### EXERCISE PASSAGE
Too bad the layout didn't measure up to your refined standards... 

Don't ever get old, I have a feeling that people that know you will delight in kicking your walker! 

I say Bravo! to the elderly lady and her walker, at least she was out enjoying life! 

The best 'weapon' I use to get shots is a smile, they smile back and scoot out of the way. 

John


----------



## nkelsey (Jan 4, 2008)

Gee, ever thought of asking the host if you come early to take photos??


----------



## Gary Armitstead (Jan 2, 2008)

Whoa! Somebody had a "bad hair day" for sure.







Must be a heck of a lotta fun at a party.


----------



## East Broad Top (Dec 29, 2007)

I understand that it's cathartic to vent ones frustrations, but you picked a really bad topic. As you've discovered, open houses and magazine-quality photographs are largely mutually exclusive concepts. But the fault doesn't lie with the behavior of those in attendance, it lies in the expectation that their behavior would be different than what it is given the environment. As a host of an open house, I rarely have the time to cater to an individual photographer's request unless there are few people there at that particular moment. If the back yard is full of people, you're on your own to fend for yourself, being cognizant of the environment around you and the realities it brings with it. If you'd like to come back later to get better photographs, by all means I'd be happy to arrange a time for you to do so when I can give you my undivided attention. But during an open house typically ain't it. Too many distractions. 

As the parent of a 2 and 5 year old, I can say with absolute authority that Mickey Mouse himself could be trying to get a photo of a passing train, and they'd be completely oblivious to his presence. Kids that age (and up to around 9 or 10) are typically wired to be completely focused on one thing. If they're following a train around a railroad (and that's precisely what kids that age _do_), they may be the kids of Miss Manners--they're still going to walk in front of anyone and everyone to follow that train. It's not a lack of parenting, it's just kids being kids. They're not miniature adults. Their brains work in very different ways than ours. As adults, we often tend to forget that unless being constantly reminded by it every night when we tell them not to dip their green beans into their milk. (But hey--it works with cookies. Why not let them experiment...) Bad parents? I can also speak with authority when I say that parents often walk on eggshells whenever their kids are within 50 feet of anything breakable--worried about how much it's going to cost to fix whatever it is that will invariably get broken. But--again--we're parents and they're kids. It's our job to nurture them so they _eventually grow into_ adults, not turn them into adults at age 5. They're curious about the world around them and learning as kids learn best--as we learned when we were their age. And I'm positive there were those who complained about how _our_ parents were raising _us_...

### DATA BLOCK
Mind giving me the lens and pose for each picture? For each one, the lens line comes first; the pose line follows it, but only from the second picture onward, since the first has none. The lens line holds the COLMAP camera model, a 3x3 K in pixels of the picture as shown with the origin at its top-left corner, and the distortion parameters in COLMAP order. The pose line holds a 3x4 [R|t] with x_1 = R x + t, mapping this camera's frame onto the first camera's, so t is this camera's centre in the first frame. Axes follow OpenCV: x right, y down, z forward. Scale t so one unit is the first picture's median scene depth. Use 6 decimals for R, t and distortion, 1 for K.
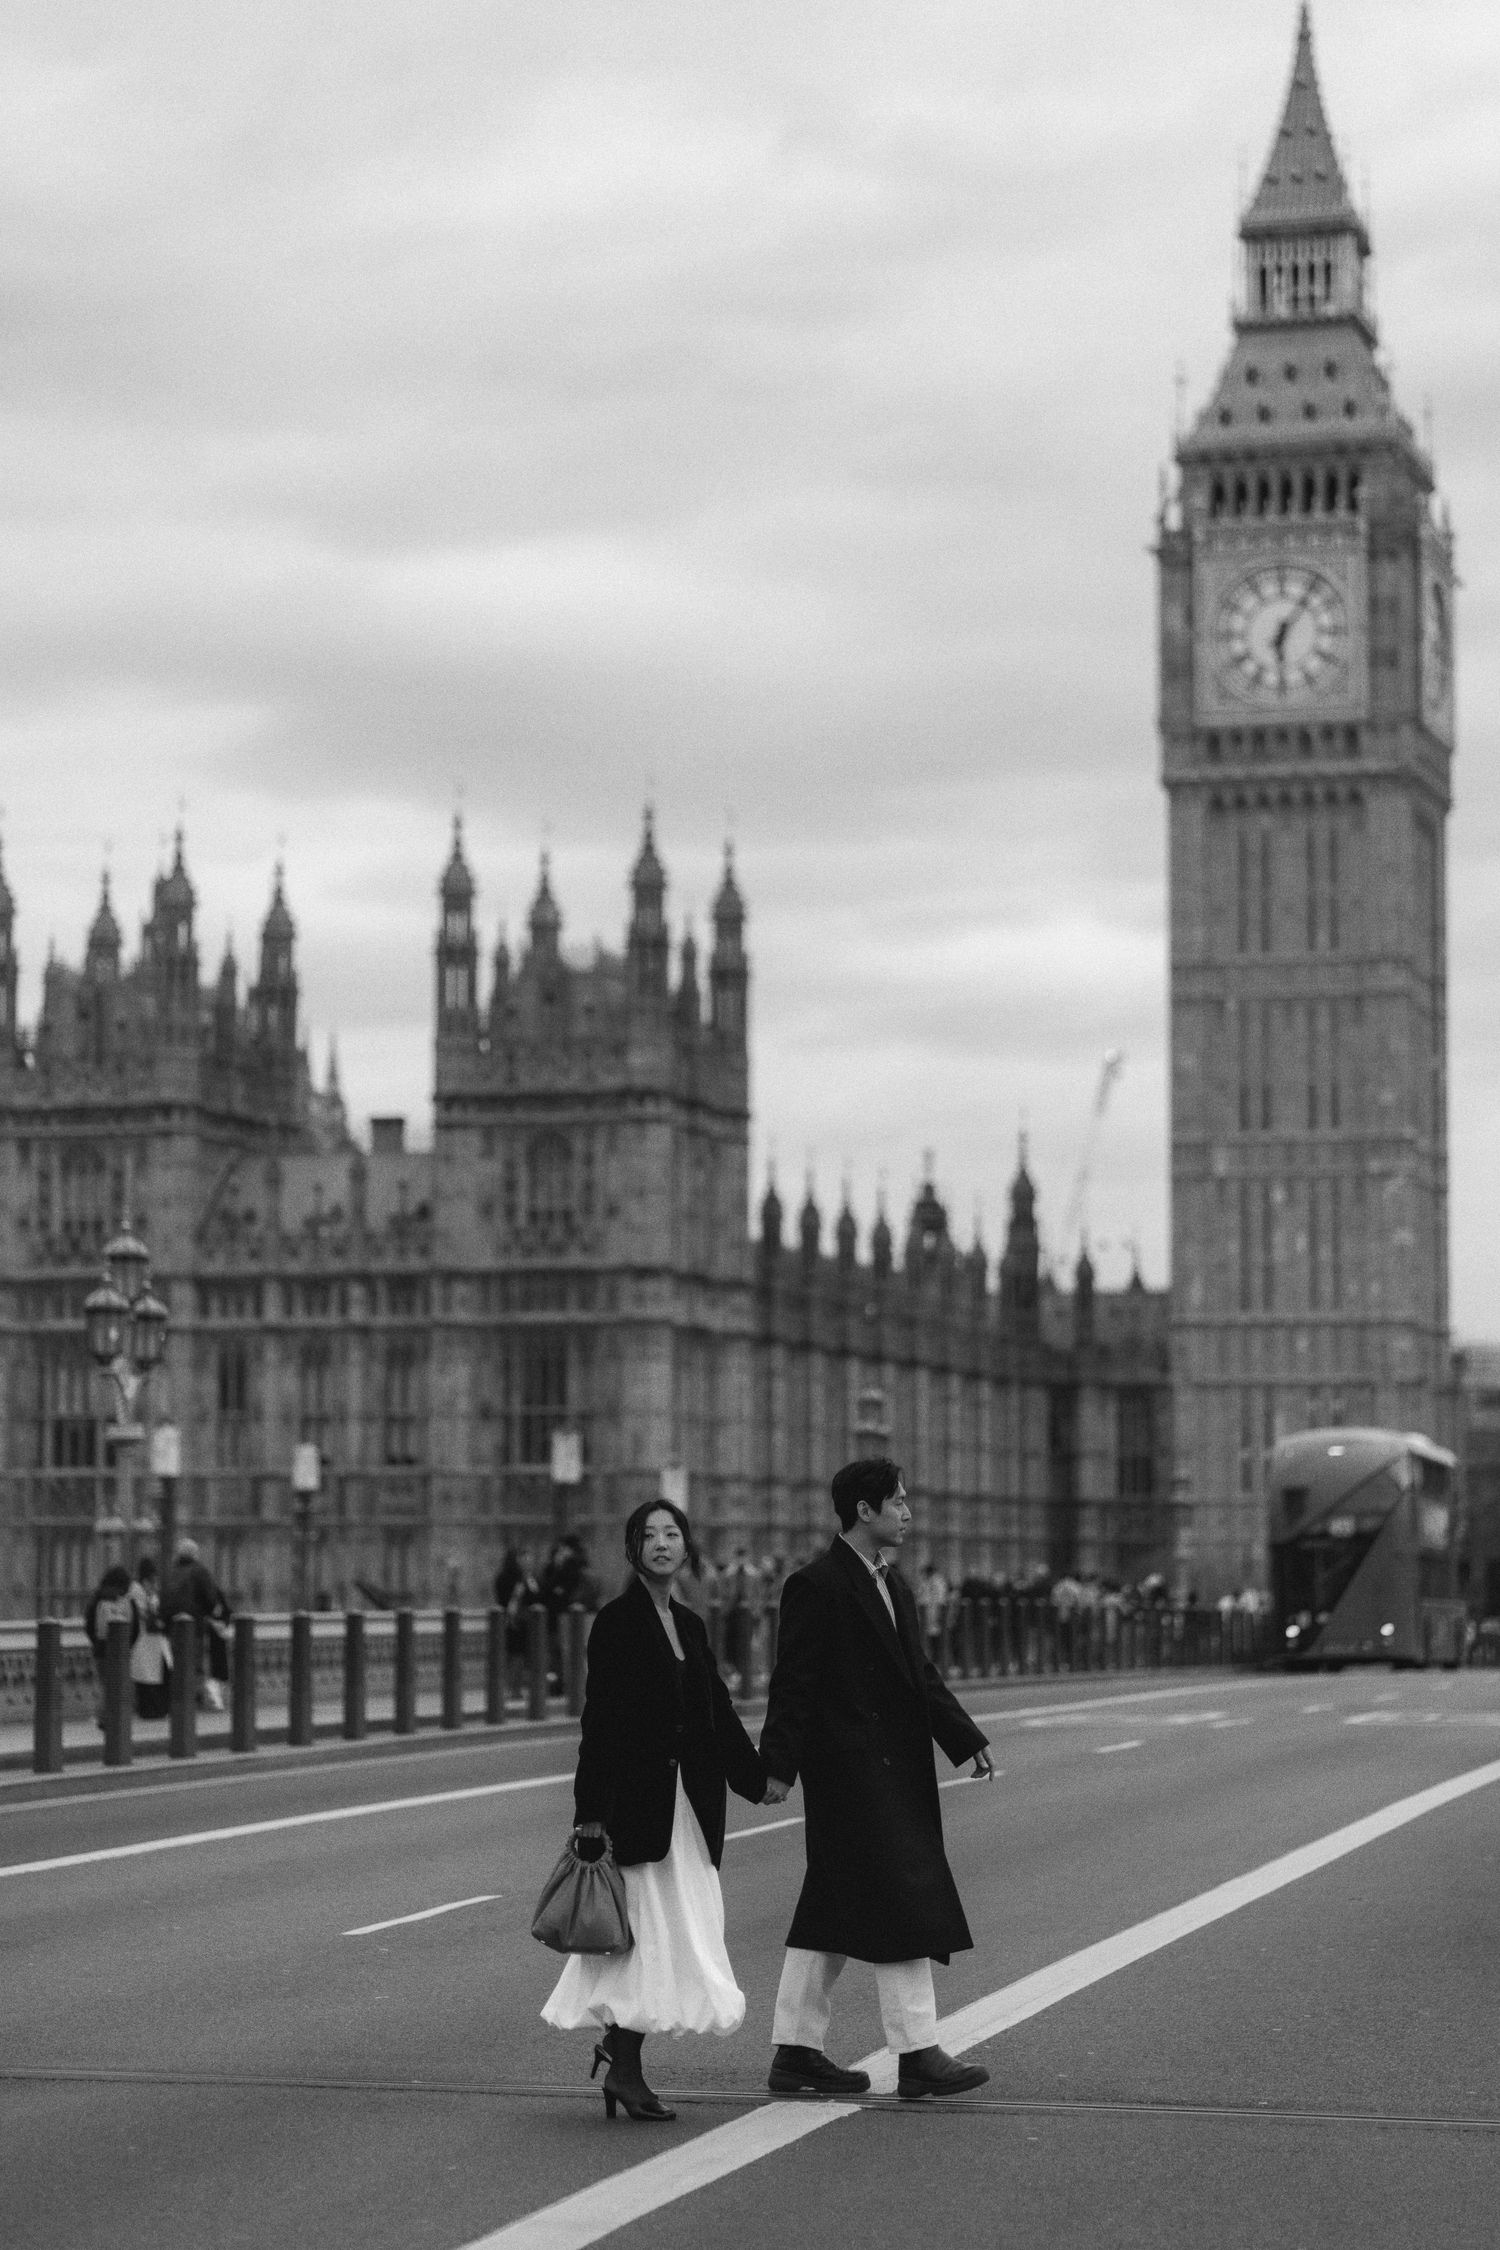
lens RADIAL K [[5484.2, 0, 751.4], [0, 5484.2, 1119.7], [0, 0, 1]] dist [-0.024194, 0.000000]
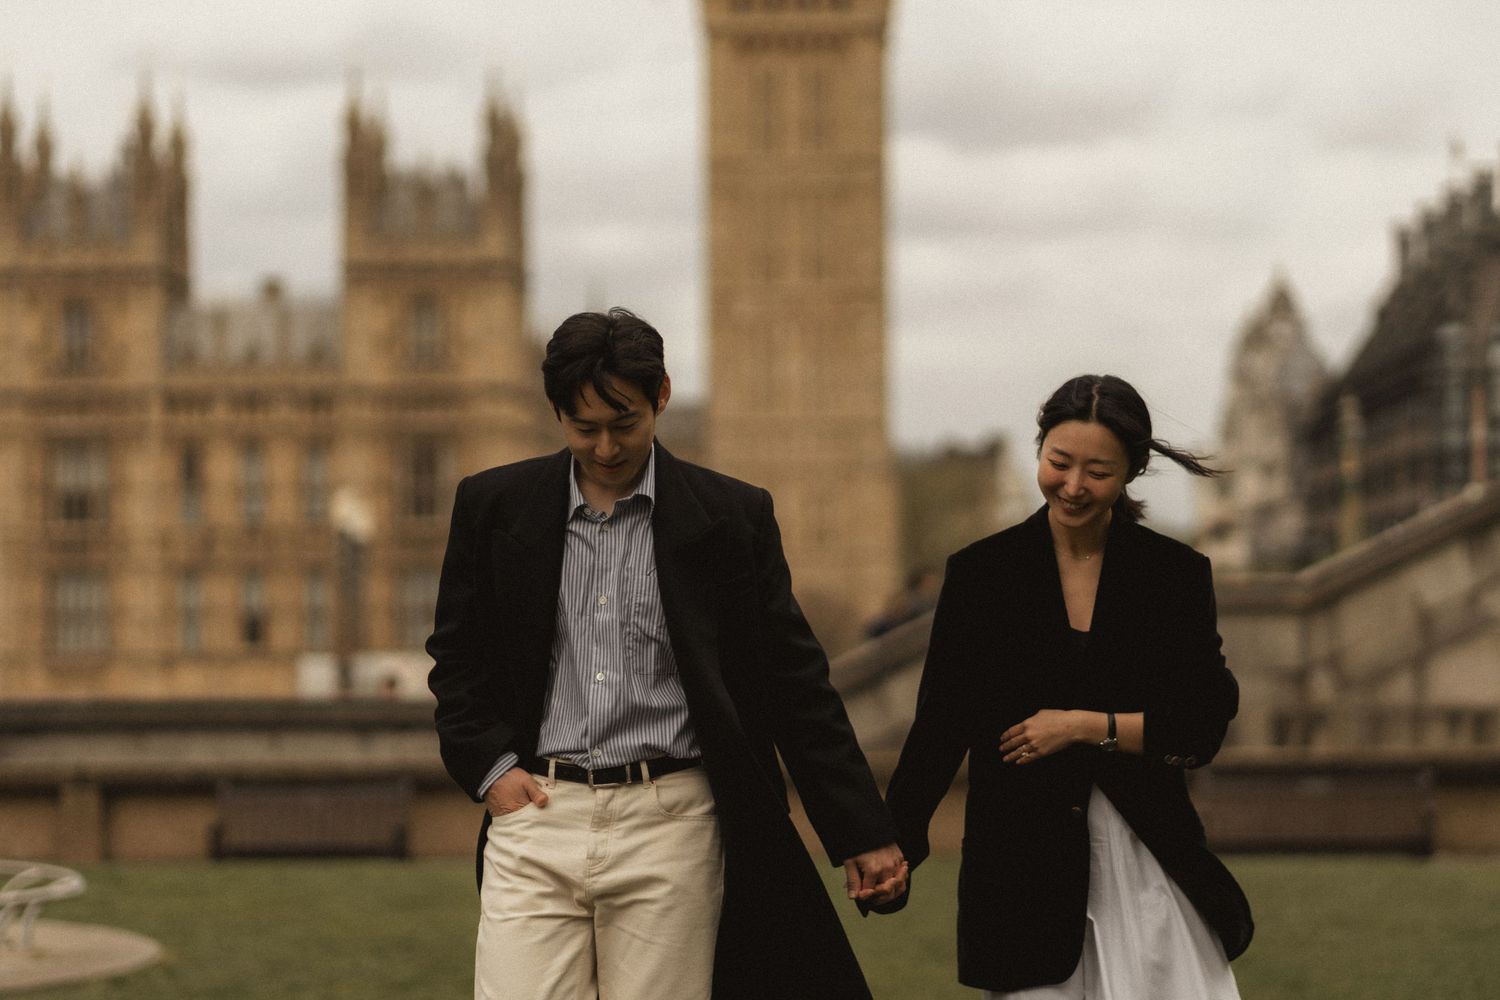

### WHAT YOU SHOULD DO
Answer these from the forum thread:
(a) What does the post signed "John" call the best "weapon" for getting shots?
(b) What does nkelsey suggest asking the host?
(c) How old are the children of the East Broad Top poster?
You won't need the data here.

### YOUR SOLUTION
(a) A smile.
(b) Whether you can come early to take photos.
(c) 2 and 5 years old.